Here are the basic problems with the Taliban deal: Withdrawal is not calibrated to the success of intra-Afghan dialogue. The Taliban are not a unitary organization, and there is no mechanism to prevent the Taliban from playing good-cop-bad-cop by simultaneously holding out an olive branch while ordering supposedly rogue units to attack.

It’s a tactic that Iran has embraced for 40 years. Pompeo has no excuse for falling victim to the same trap. The test of Taliban sincerity is disingenuous: Demanding the Taliban abstain from violence for a week prior to the beginning of the spring fighting season is akin to demanding teenage girls abstain from wearing bikinis in the middle of January.

Most of all, the agreement ignores Pakistan and its continuing efforts to undermine an elected, Afghanistan government at peace with itself and its neighbors. In effect, President Trump and Pompeo have repeated Barack Obama and John Kerry’s playbook by allowing their political desperation for a deal to trump any concern with regard to its substance or long-term impact on U.S. security.

That is bad enough, but counterterrorism suffered another blow that, in the long term, might be just as serious. I wrote here before with regard to Pakistan’s insincerity toward the Financial Action Task Force’s roadmap to end terror finance. Rather than take action against designated groups such as Lashkar-e-Taiba, which call Pakistan home and are responsible for a number of bombings and massacres, including the 2008 Mumbai attacks, the Pakistani government instead sought to win exceptions for Lashkar-e-Taiba and its front groups. Rather than incarcerate terror leaders from Lashkar-e-Taiba, al Qaeda, the Islamic State, and the Haqqani Network, it simply created revolving-door justice, slapping sentences on them to appease foreign diplomats and to collect billions of dollars in aid but then quietly letting them go just months later. Most recently, Pakistani authorities in Islamabad allocated 2.5 acres of prime land to Maulana Abdul Aziz, a radical cleric known for his pro-Taliban sermons and for clashes which claimed the lives of at least 300 people 13 years ago.

Simply put, Pakistan is by any measure a state sponsor of terror.

And yet, under U.S. pressure, the Financial Action Task Force today allowed Pakistan to continue on its gray list and so avoid tough “black list” counterterror sanctions. In effect, the State Department put wishful thinking toward Pakistan above recognition of reality and, to use an Animal House reference, slapped Pakistan with a penalty no more serious than double-secret probation.

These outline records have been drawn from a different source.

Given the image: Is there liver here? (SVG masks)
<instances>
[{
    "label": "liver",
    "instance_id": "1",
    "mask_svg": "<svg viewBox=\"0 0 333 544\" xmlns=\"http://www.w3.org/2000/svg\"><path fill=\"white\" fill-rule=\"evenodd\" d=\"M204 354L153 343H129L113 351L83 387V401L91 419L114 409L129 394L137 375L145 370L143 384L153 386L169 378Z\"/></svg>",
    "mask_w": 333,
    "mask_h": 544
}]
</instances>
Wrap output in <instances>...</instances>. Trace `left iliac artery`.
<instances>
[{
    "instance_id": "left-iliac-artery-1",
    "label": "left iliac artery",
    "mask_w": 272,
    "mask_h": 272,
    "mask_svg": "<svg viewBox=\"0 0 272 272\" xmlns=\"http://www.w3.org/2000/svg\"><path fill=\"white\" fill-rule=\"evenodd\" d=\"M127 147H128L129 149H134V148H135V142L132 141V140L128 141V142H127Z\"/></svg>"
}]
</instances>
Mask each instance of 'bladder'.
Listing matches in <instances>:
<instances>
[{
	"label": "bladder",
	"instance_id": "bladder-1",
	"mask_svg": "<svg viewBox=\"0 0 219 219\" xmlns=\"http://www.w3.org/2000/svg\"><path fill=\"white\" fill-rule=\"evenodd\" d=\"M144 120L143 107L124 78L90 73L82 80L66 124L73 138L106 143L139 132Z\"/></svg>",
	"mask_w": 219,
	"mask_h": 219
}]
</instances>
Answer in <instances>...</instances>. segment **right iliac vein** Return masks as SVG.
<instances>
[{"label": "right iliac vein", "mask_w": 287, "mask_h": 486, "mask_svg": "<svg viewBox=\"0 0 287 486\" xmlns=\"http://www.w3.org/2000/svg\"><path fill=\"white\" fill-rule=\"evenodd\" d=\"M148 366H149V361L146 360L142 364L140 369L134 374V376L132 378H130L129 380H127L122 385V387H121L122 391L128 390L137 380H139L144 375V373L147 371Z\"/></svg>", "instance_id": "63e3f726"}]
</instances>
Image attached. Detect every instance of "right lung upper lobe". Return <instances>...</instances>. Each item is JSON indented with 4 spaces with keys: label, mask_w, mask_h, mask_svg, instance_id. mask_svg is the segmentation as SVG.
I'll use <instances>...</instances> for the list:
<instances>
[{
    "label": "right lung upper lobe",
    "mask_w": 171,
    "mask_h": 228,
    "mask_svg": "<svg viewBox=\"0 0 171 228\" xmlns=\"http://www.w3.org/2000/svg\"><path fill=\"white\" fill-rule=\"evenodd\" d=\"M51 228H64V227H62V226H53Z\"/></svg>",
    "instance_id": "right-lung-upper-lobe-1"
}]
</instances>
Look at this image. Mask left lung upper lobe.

To believe that turning a blind eye toward terror catalyzes peace is naïve; Pakistan looks at such actions and concludes it can not only get away with murder, but simultaneously get the Trump administration to pay it to do so. If Pakistan can host bin Laden (and never hold any of its officials accountable for that duplicity) and support groups responsible for the deaths of thousands of people and still face no consequences, then Islamabad has no incentive to stop supporting terrorism and other extremist groups.

Trump and Pompeo can celebrate, but Congress and the press should be clear: What happened on Friday makes terrorist attacks on Americans abroad and the U.S. homeland more likely. It mocks the sacrifice so many American soldiers have made since Sept. 11. It betrays a generation of Afghan women. And it rewards a government responsible for sheltering terrorists and killing people.

Trump may want to end “endless wars,” but empowering the Taliban and al Qaeda will never do that. It will only bring those same wars closer to home.